LHC merupakan sebuah akselerator/pemercepat zarah. Akselerator adalah
sebuah mesin yang bisa mempercepat sesuatu. Mirip dengan pedal gas di
sebuah mobil yang bisa menaikkan kecepatan mobil dari diam ke kecepatan
tinggi. Zarah (diadaptasi dari bahasa Arab) adalah sesuatu yang sangat
kecil, tidak kasat mata, namun merupakan bahan baku yang menyusun semua
benda yang kita lihat di sekitar kita. Di dalam LHC, zarah-zarah
dipercepat sampai mendekati kecepatan cahaya. Zarah-zarah yang
berkecepatan tinggi ini kemudian saling ditubrukkan. Dalam tubrukan
tersebut bisa tercipta zarah-zarah lain yang kemudian dilihat oleh
alat-alat eksperimen fisika partikel.
LHC merupakan sebuah terowongan di bawah tanah yang membentuk
lintasan lingkaran dengan diameter delapan kilometer.

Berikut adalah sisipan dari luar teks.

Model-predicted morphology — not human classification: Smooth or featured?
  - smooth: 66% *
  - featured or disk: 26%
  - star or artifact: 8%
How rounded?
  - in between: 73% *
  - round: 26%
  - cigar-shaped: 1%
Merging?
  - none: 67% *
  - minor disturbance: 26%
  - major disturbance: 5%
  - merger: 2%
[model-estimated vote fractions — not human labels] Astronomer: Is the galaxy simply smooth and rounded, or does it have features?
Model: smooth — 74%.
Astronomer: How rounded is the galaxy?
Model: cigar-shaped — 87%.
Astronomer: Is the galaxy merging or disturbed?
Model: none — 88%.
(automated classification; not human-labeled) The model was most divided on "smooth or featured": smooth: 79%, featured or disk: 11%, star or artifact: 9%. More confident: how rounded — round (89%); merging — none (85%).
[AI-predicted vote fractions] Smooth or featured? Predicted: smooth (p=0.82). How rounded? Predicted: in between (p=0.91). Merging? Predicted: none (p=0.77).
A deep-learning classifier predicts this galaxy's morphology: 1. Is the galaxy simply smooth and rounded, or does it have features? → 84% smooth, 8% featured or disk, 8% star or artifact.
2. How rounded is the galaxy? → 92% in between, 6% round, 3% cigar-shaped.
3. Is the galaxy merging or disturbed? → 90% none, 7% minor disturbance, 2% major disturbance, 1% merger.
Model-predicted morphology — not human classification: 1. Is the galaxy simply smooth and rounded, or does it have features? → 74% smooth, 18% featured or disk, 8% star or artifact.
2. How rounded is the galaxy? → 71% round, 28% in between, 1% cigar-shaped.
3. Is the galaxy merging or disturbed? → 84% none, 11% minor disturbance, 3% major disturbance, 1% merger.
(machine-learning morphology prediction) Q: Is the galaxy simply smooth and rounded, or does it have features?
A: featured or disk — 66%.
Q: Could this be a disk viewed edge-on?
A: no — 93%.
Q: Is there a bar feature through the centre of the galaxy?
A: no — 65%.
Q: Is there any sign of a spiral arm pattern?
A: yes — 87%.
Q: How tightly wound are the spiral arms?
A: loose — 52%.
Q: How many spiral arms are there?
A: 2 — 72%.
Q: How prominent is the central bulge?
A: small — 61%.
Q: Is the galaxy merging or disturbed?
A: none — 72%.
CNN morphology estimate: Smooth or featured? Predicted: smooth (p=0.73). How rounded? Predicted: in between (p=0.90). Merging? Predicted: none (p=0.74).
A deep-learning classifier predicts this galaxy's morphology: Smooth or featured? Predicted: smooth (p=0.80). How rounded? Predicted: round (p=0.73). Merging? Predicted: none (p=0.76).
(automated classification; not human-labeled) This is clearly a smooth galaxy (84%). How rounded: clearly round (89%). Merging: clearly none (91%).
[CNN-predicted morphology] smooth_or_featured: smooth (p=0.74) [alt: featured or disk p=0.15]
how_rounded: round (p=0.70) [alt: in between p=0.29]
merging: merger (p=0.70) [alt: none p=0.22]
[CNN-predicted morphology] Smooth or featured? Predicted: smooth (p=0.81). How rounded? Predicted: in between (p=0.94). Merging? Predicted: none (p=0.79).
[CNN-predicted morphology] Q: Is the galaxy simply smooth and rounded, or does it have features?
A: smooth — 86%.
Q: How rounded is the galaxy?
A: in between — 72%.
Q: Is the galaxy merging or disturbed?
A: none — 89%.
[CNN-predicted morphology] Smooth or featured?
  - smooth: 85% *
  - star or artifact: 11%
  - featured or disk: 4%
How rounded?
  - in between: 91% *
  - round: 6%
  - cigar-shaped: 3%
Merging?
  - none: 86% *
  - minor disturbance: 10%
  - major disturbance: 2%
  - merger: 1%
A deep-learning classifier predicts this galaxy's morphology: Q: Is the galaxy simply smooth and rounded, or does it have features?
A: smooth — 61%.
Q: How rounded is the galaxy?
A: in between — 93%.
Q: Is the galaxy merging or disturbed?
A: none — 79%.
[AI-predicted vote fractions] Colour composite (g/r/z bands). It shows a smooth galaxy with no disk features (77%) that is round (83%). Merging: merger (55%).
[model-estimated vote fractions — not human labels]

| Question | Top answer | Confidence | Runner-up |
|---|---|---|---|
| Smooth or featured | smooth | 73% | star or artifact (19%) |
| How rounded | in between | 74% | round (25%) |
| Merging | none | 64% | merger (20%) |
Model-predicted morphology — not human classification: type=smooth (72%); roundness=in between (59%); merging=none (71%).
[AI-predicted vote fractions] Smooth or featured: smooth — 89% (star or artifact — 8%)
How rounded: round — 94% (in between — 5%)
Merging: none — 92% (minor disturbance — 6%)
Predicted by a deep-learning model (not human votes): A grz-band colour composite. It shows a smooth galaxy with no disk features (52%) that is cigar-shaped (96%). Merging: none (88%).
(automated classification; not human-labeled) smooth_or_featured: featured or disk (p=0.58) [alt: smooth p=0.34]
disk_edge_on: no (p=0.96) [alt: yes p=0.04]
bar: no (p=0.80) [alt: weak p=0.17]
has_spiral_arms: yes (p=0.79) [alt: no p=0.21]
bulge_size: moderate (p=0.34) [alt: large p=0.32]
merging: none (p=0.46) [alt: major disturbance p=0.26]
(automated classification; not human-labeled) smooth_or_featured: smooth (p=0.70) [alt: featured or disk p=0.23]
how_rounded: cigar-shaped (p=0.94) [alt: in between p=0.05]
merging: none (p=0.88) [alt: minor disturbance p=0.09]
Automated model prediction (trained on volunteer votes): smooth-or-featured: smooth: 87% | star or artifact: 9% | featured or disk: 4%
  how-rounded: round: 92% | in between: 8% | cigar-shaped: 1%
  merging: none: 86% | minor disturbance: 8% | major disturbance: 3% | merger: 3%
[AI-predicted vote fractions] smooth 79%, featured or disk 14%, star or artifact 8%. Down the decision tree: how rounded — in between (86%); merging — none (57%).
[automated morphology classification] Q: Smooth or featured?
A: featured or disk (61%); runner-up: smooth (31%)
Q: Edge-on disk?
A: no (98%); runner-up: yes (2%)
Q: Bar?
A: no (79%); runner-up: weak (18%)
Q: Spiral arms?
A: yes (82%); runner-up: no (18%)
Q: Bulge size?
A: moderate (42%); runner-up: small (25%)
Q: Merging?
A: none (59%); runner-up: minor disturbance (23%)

Bandara
Soekarno-Hatta bisa diletakkan di dalam lingkaran LHC. Letak LHC adalah
dekat kota Jenewa di Swiss. Sebagian dari lingkaran LHC berada di
wilayah negara Prancis, sebagian lagi berada di wilayah negara Swiss.
|
Peta udara & diagram keadaan LHC di bawah tanah |
Peta udara & diagram keadaan LHC di bawah tanah
Akselerator sebenarnya bukan barang yang tidak umum.Kalau anda pernah
melihat TV atau monitor komputer jaman dulu yang masih pakai layar
kaca, itu sebenarnya akselerator juga. Di bagian belakang TV/layar
monitor ada akselerator yang mempercepat zarah, dan zarah itu kemudian
menumbuk layar kaca. Layar kacanya kemudian bersinar, dan kita bisa
melihat gambar di layar. Cuma memang LHC ukurannya jauh lebih besar dari
TV, dan juga lebih rumit dari TV.
Cita-cita Sewaktu Kecil
Profesinya saat ini sebenarnya tidak sesuai dengan cita-citanya sejak
kecil. Sewaktu Haryo masih SD, ia sebenarnya ingin menjadi petani dan
ingin masuk IPB. Alasannya karena ia terkesan dengan cerita Rumah Kecil (
Little House)
karangan Laura Ingalls Wilder yang menceritakan betapa petani bisa
menjadi orang yang makmur, mandiri, dan hidup dari usaha dan tanahnya
sendiri. Ketika di SMP kemudian berubah, ingin menjadi sarjana teknik
komputer. Zaman itu komputer pribadi baru masuk di Indonesia dan ia
termasuk orang yang beruntung bisa menggunakan komputer.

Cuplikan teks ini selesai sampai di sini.